There is in fact a definite rhythm to enterprise IT operations, and pros quickly become attuned to it: Patch Tuesday every month, application releases every quarter (or two, or six), processor updates every year, OS updates every two years, hardware refresh every three years, and so on. You can set your calendar by these events and plan for them well ahead of time – or at least, you used to be able to.
These days, a new rhythm is disturbing the leisurely beat of Ops. I’m visualising the famous Aerosmith / Run-DMC video for “Walk This Way”here. Ops are working away in the NOC, but the thump of the Dev beat from the other side of the wall is throwing them off. Worse, Dev is playing faster and faster, adopting new tunes like Agile and CI/CD, and demanding that Ops join in and keep up.

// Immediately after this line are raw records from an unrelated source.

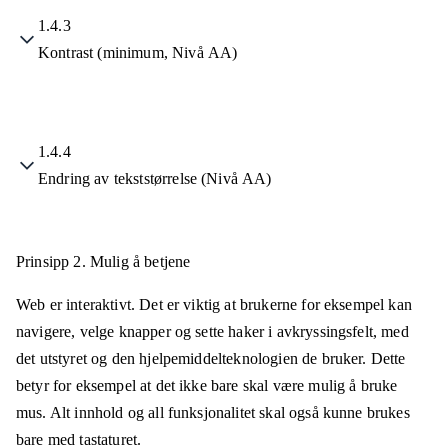
1.4.3
Kontrast (minimum, Nivå AA)
1.4.4
Endring av tekststørrelse (Nivå AA)
Prinsipp 2.
Mulig å betjene
Web er interaktivt. Det er viktig at brukerne for eksempel kan
navigere, velge knapper og sette haker i avkryssingsfelt, med
det utstyret og den hjelpemiddelteknologien de bruker. Dette
betyr for eksempel at det ikke bare skal være mulig å bruke
mus. Alt innhold og all funksjonalitet skal også kunne brukes
bare med tastaturet.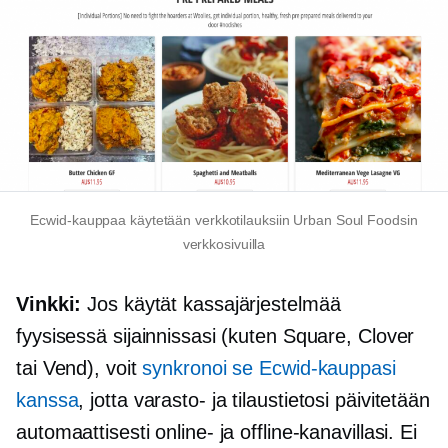
Ecwid-kauppaa käytetään verkkotilauksiin Urban Soul Foodsin
verkkosivuilla
Vinkki:
Jos käytät kassajärjestelmää
fyysisessä sijainnissasi (kuten Square, Clover
tai Vend), voit
synkronoi se Ecwid-kauppasi
kanssa
, jotta varasto- ja tilaustietosi päivitetään
automaattisesti online- ja offline-kanavillasi. Ei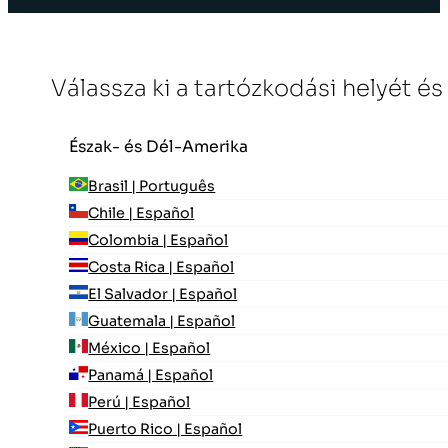
Válassza ki a tartózkodási helyét és
Észak- és Dél-Amerika
Brasil | Português
Chile | Español
Colombia | Español
Costa Rica | Español
El Salvador | Español
Guatemala | Español
México | Español
Panamá | Español
Perú | Español
Puerto Rico | Español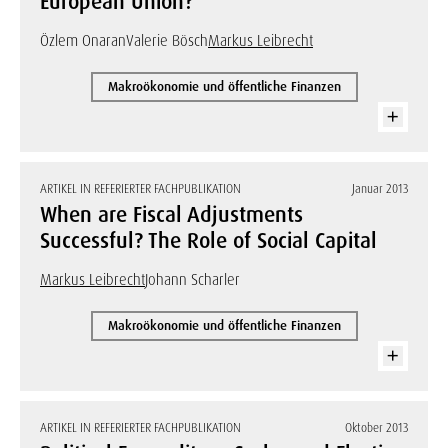
European Union?
Özlem Onaran
Valerie Bösch
Markus Leibrecht
Makroökonomie und öffentliche Finanzen
ARTIKEL IN REFERIERTER FACHPUBLIKATION
Januar 2013
When are Fiscal Adjustments
Successful? The Role of Social Capital
Markus Leibrecht
Johann Scharler
Makroökonomie und öffentliche Finanzen
ARTIKEL IN REFERIERTER FACHPUBLIKATION
Oktober 2013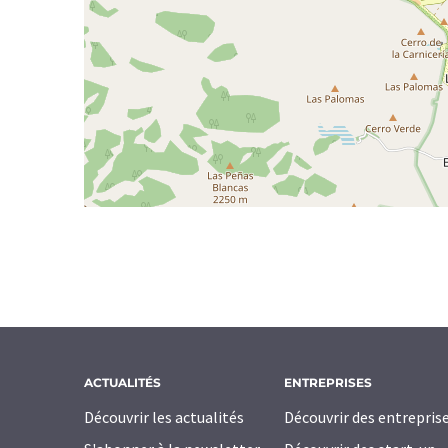
ACTUALITÉS
ENTREPRISES
Découvrir les actualités
Découvrir des entrepris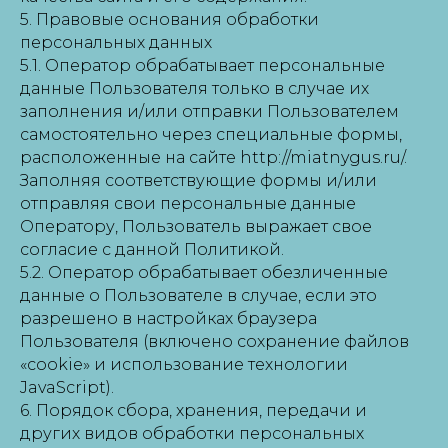
5. Правовые основания обработки
персональных данных
5.1. Оператор обрабатывает персональные
данные Пользователя только в случае их
заполнения и/или отправки Пользователем
самостоятельно через специальные формы,
расположенные на сайте http://miatnygus.ru/.
Заполняя соответствующие формы и/или
отправляя свои персональные данные
Оператору, Пользователь выражает свое
согласие с данной Политикой.
5.2. Оператор обрабатывает обезличенные
данные о Пользователе в случае, если это
разрешено в настройках браузера
Пользователя (включено сохранение файлов
«cookie» и использование технологии
JavaScript).
6. Порядок сбора, хранения, передачи и
других видов обработки персональных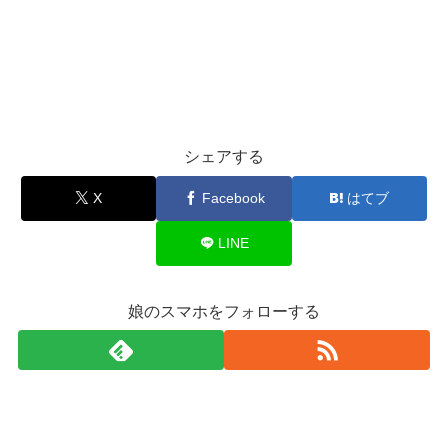
シェアする
X
Facebook
はてブ
LINE
娘のスマホをフォローする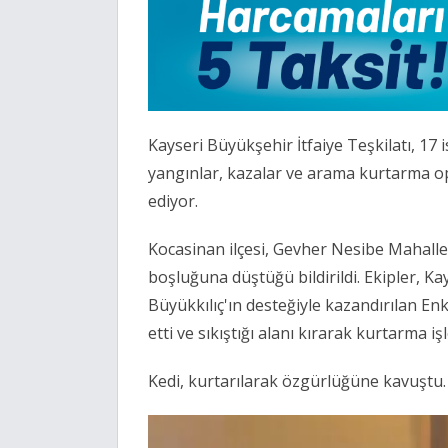
Kayseri Büyükşehir İtfaiye Teşkilatı, 17 
yangınlar, kazalar ve arama kurtarma op
ediyor.
Kocasinan ilçesi, Gevher Nesibe Mahalle
boşluğuna düştüğü bildirildi. Ekipler, 
Büyükkılıç'ın desteğiyle kazandırılan Enk
etti ve sıkıştığı alanı kırarak kurtarma iş
Kedi, kurtarılarak özgürlüğüne kavuştu. V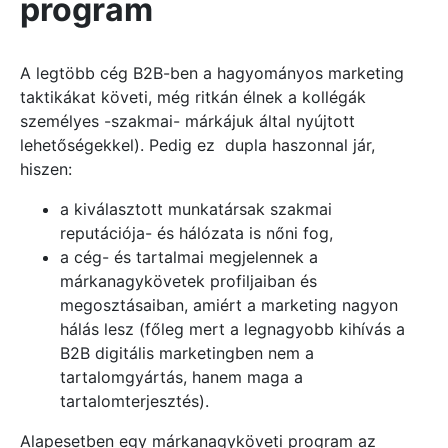
program
A legtöbb cég B2B-ben a hagyományos marketing
taktikákat követi, még ritkán élnek a kollégák
személyes -szakmai- márkájuk által nyújtott
lehetőségekkel). Pedig ez dupla haszonnal jár,
hiszen:
a kiválasztott munkatársak szakmai
reputációja- és hálózata is nőni fog,
a cég- és tartalmai megjelennek a
márkanagykövetek profiljaiban és
megosztásaiban, amiért a marketing nagyon
hálás lesz (főleg mert a legnagyobb kihívás a
B2B digitális marketingben nem a
tartalomgyártás, hanem maga a
tartalomterjesztés).
Alapesetben egy márkanagyköveti program az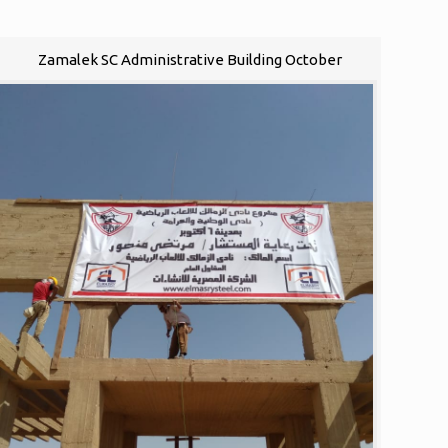
Zamalek SC Administrative Building October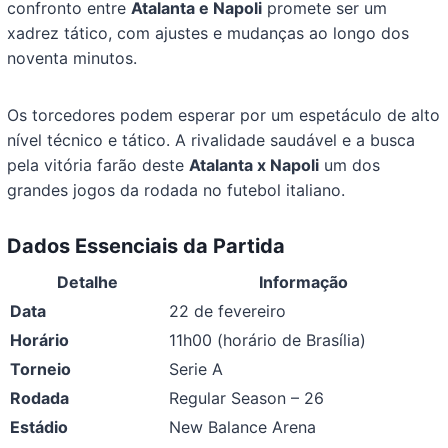
confronto entre
Atalanta e Napoli
promete ser um
xadrez tático, com ajustes e mudanças ao longo dos
noventa minutos.
Os torcedores podem esperar por um espetáculo de alto
nível técnico e tático. A rivalidade saudável e a busca
pela vitória farão deste
Atalanta x Napoli
um dos
grandes jogos da rodada no futebol italiano.
Dados Essenciais da Partida
Detalhe
Informação
Data
22 de fevereiro
Horário
11h00 (horário de Brasília)
Torneio
Serie A
Rodada
Regular Season – 26
Estádio
New Balance Arena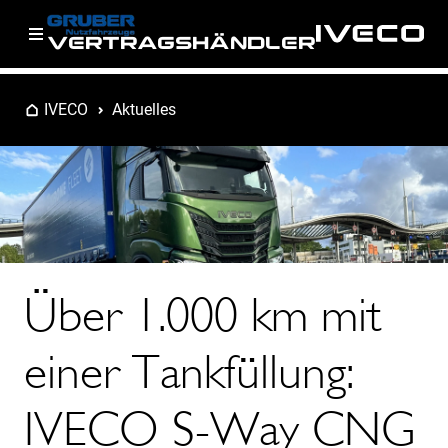
VERTRAGSHÄNDLER
IVECO
Aktuelles
Über 1.000 km mit
einer Tankfüllung:
IVECO S-Way CNG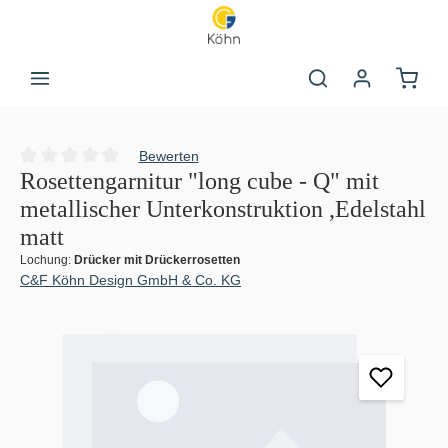
Zum Hauptinhalt springen
Warenk
Bewerten
Durchschnittliche Bewertung von 0 von 5 Sternen
Rosettengarnitur "long cube - Q" mit
metallischer Unterkonstruktion ,Edelstahl
matt
Lochung:
Drücker mit Drückerrosetten
C&F Köhn Design GmbH & Co. KG
Bildergalerie überspringen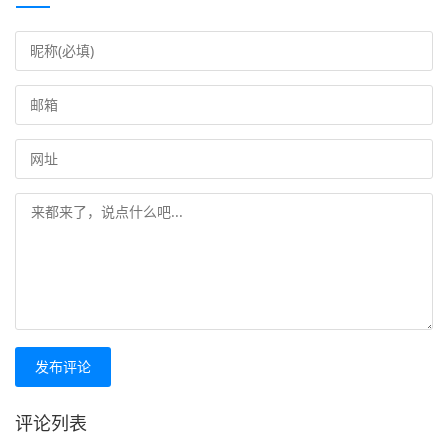
发布评论
评论列表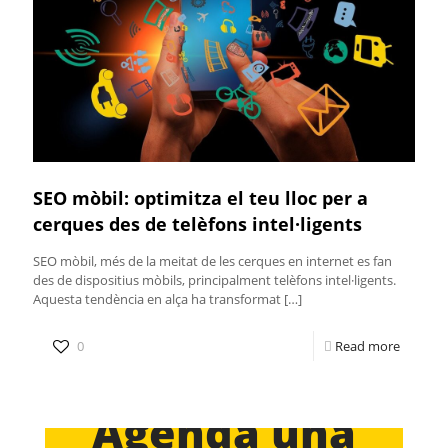
SEO mòbil: optimitza el teu lloc per a
cerques des de telèfons intel·ligents
SEO mòbil, més de la meitat de les cerques en internet es fan
des de dispositius mòbils, principalment telèfons intel·ligents.
Aquesta tendència en alça ha transformat
[…]
0
Read more
Agenda una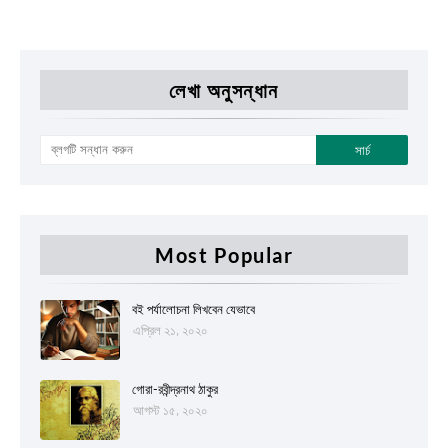
লেখা অনুসন্ধান
Most Popular
বই পর্যালোচনা লিখবেন যেভাবে
এপ্রিল ২১, ২০২০
গোরা-রবীন্দ্রনাথ ঠাকুর
আগস্ট ১৫, ২০২০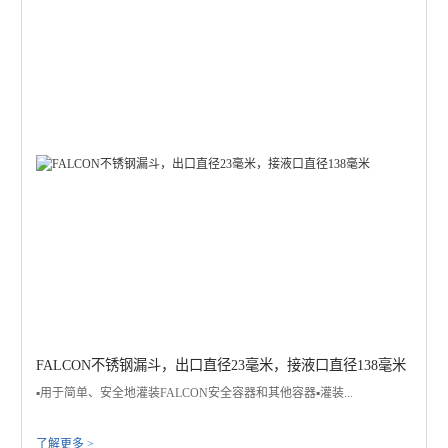
FALCON不锈钢漏斗，出口直径23毫米，接液口直径138毫米
▪️用于简单、安全地灌装FALCON安全容器和其他容器▪️灌装...
了解更多 >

There’s no option to stop now; there’s a big audience watching this show, and they’ll get testy and perhaps even start throwing things if Ops drop the beat. This means that Ops are having to pick it up as they go along, trying to learn new instruments or play existing instruments in new ways. On the plus side, this looks like it might be a way to get some of the attention that has been showered on the Dev half of the band, so it’s not all bad.
Here’s the thing: IT Ops are not going to be able to make new music in the same old way. You might be able to freestyle on a grand piano, but big difference with the new rhythm of IT is that it doesn’t give you the sort of extensive rehearsal time that Ops are used to. It’s more about Dev and Ops jamming together, building on each other’s riffs in real time.
This new way of making music doesn’t work if it’s just a never-ending solo from Dev, either. Developers might get a lot of the limelight, but they need a solid Ops backing track to shine. Both audiences and fellow musicians hate it when someone self-indulgently hogs the limelight, and the bands that are successful long-term are the ones with an interplay of different characters, each with their own strengths.
That is not to say that Ops should attempt to become Dev either! Back to Aerosmith and Run-DMC: one of the many things that are right about that video is that Steven Tyler doesn’t try to rap alongside Run-DMC, but focuses on his own rock-star act, whipping that microphone stand around as he goes. While I don’t advise doing that in the middle of investigating why the app is not responding, it’s certainly true that what organizations need is for Ops types to focus on being better at Ops, so they can work better with Dev.
That’s how Dev and Ops can make beautiful music together.